__练习__: 从下方关于 AST 访问与重写规则的文字中原样摘录一段：从含“2.4.3 校验规则(StatementAnalyzer)”的字句起，到“node, Optional<Scope> scope)”止。

__原始文档__:

当需要访问Ast树时,只需要继承AstVistor,重写其中visit**方法,便可以实现访问具体某种节点的逻辑;比如下面的规则会在访问Explain时,生成Explain对象,其中process(node.getStatement(), null)是递归的处理子节点,某些节点如果不需要处理子节点,也可以不调用;

class Visitor extends AstVisitor<Node, Void> {
    @Override
    protected Node visitExplain(Explain node, Void context)
    {
        Statement statement = (Statement) process(node.getStatement(), null);
        return new Explain(
                node.getLocation().get(),
                node.isAnalyze(),
                node.isVerbose(),
                statement,
                node.getOptions());
    }
}

2.4.2 重写规则

重写规则包含5个,分别是:

  • DescribeInputRewrite
  • DescribeOutputRewrite
  • ShowQueriesRewrite
  • ShowStatsRewrite
  • ExplainRewrite 其中ShowQueriesRewrite主要是将show语句改写成查询对应的系统表meta信息;兼容show 语法;其他的类似;ShowStatsRewrite 重写 "SHOW STATS FOR table"语句的查询计划;其他的类似;

2.4.3 校验规则(StatementAnalyzer)

查看StatementAnalyzer.Visitor的类,方法很多,红框之中的visit**方法代表着访问对应节点时的操作;如果感兴趣可以查询阅,这里对几个经常用到的重点方法做下介绍; image.png

2.4.3.1 visitQuerySpecification

protected Scope visitQuerySpecification(QuerySpecification node, Optional<Scope> scope)

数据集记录
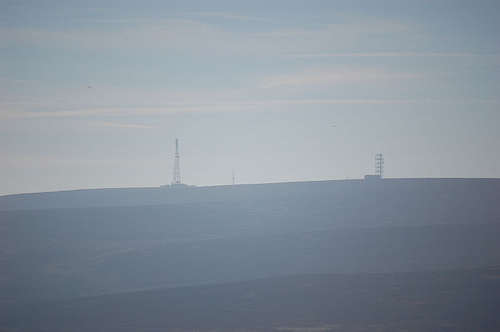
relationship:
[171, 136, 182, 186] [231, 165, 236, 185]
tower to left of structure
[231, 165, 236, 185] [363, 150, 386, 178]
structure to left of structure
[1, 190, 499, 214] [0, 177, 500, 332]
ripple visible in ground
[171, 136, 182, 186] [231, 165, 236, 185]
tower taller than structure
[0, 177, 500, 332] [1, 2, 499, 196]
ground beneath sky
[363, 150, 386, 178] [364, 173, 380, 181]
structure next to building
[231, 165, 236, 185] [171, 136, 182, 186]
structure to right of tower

* * *

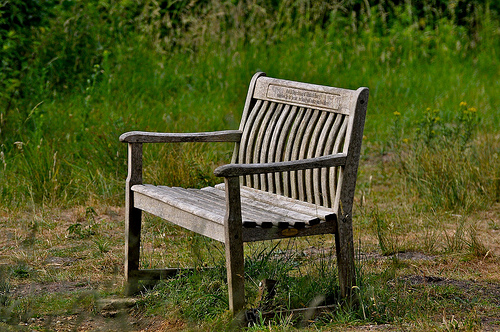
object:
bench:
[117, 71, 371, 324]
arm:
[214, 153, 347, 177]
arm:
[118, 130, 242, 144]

__参考答案__:
2.4.3 校验规则(StatementAnalyzer)

查看StatementAnalyzer.Visitor的类,方法很多,红框之中的visit**方法代表着访问对应节点时的操作;如果感兴趣可以查询阅,这里对几个经常用到的重点方法做下介绍; image.png

2.4.3.1 visitQuerySpecification

protected Scope visitQuerySpecification(QuerySpecification node, Optional<Scope> scope)